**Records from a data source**
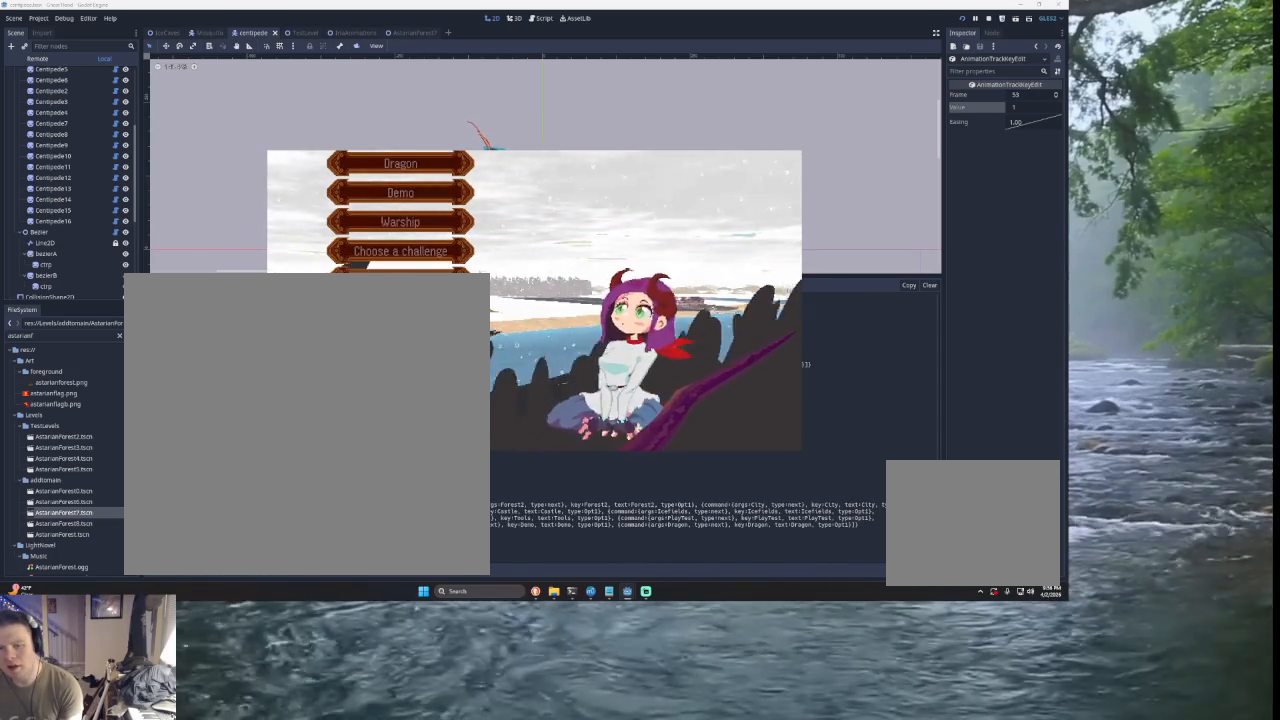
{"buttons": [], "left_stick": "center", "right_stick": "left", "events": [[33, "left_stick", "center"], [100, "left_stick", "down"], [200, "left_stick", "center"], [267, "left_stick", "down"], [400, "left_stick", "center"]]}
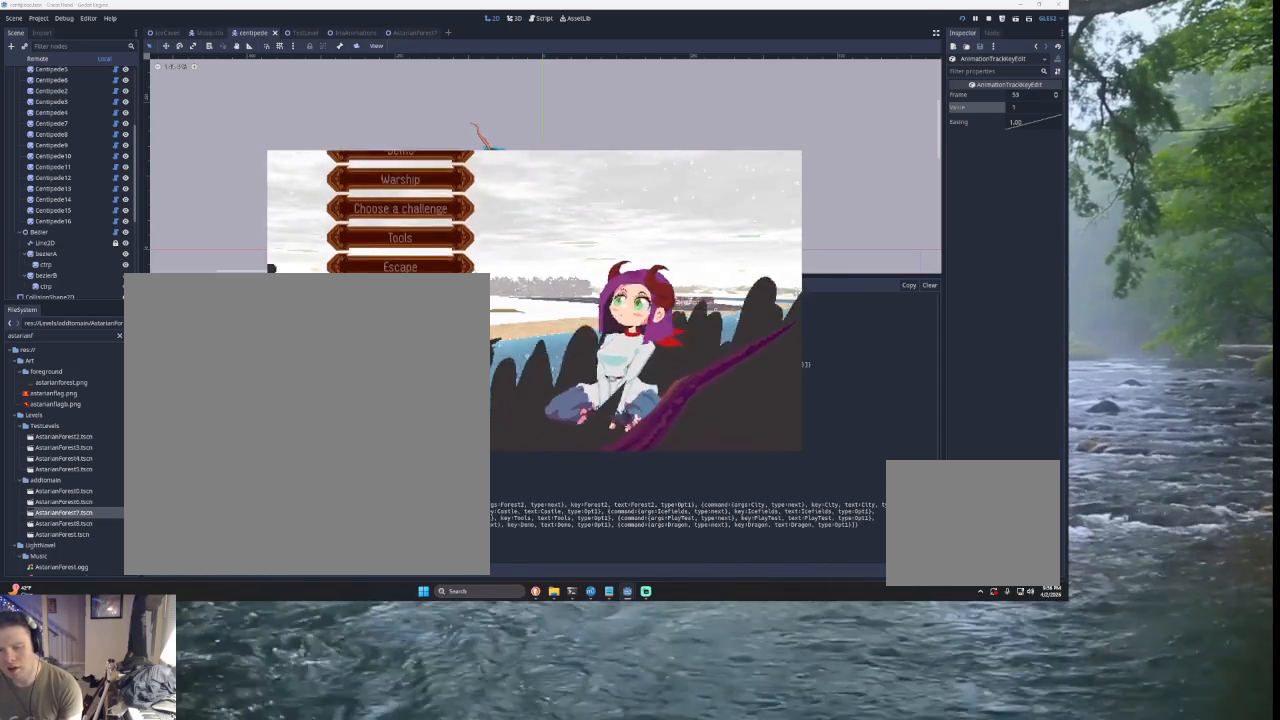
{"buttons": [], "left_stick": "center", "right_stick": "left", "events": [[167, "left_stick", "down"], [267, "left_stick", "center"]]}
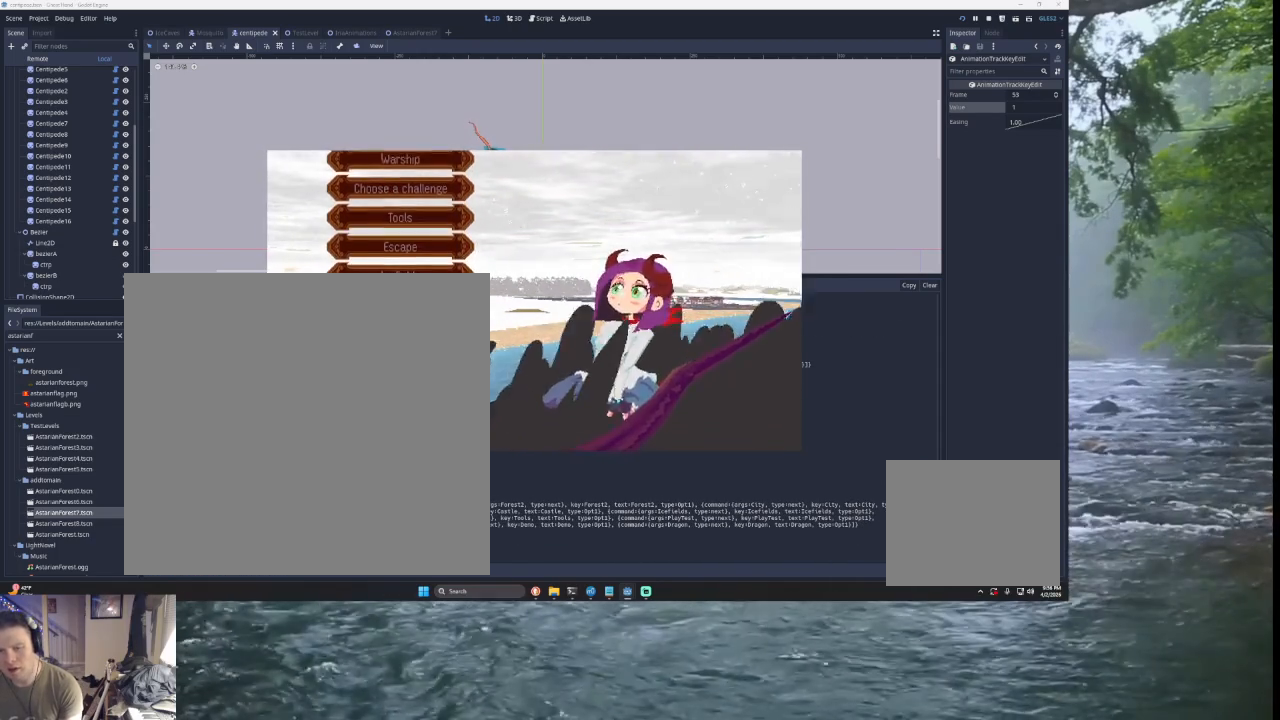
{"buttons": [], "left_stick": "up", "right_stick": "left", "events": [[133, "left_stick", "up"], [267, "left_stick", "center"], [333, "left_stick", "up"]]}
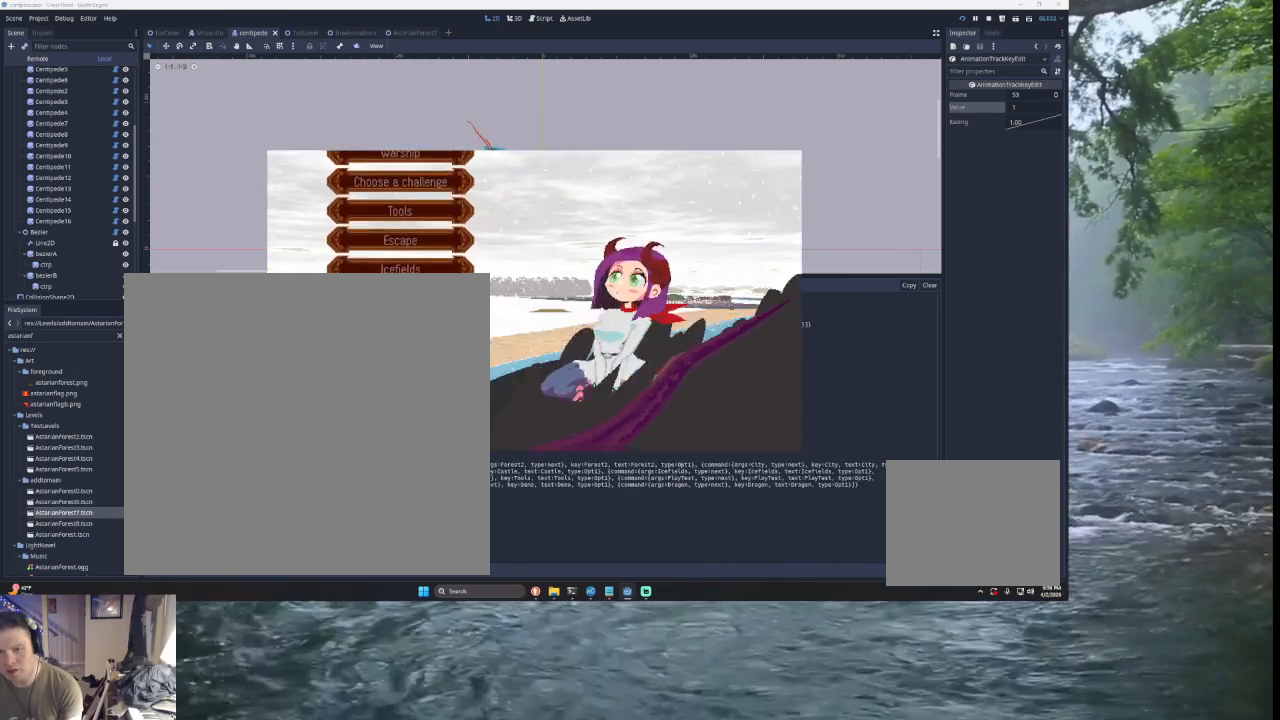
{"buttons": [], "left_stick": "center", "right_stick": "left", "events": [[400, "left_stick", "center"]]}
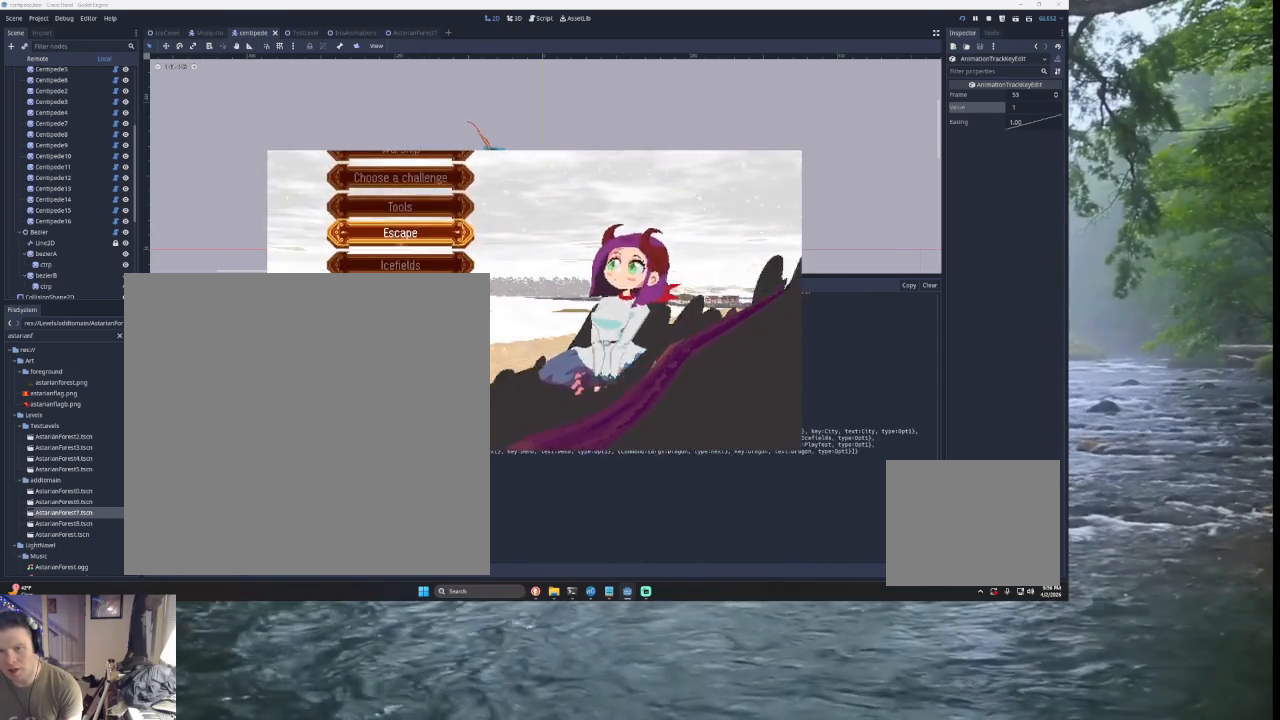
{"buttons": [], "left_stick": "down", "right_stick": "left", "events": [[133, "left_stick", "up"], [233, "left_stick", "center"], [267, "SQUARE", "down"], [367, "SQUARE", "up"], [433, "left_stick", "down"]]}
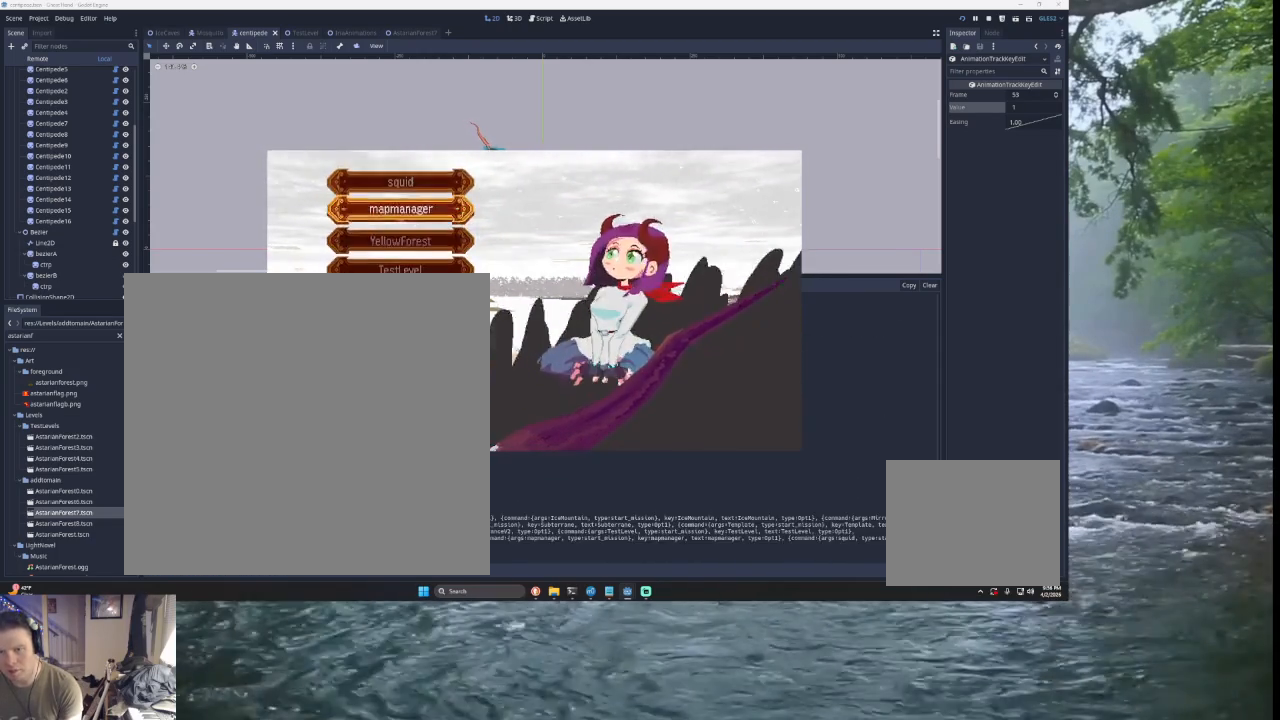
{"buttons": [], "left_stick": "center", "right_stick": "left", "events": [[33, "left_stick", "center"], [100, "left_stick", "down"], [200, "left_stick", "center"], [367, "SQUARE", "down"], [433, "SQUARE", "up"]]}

**WORK ITEM**
A single figure is required: the number of lines in the data where the word "SQUARE" occurs.

**ANSWER TO THIS PROBLEM**
2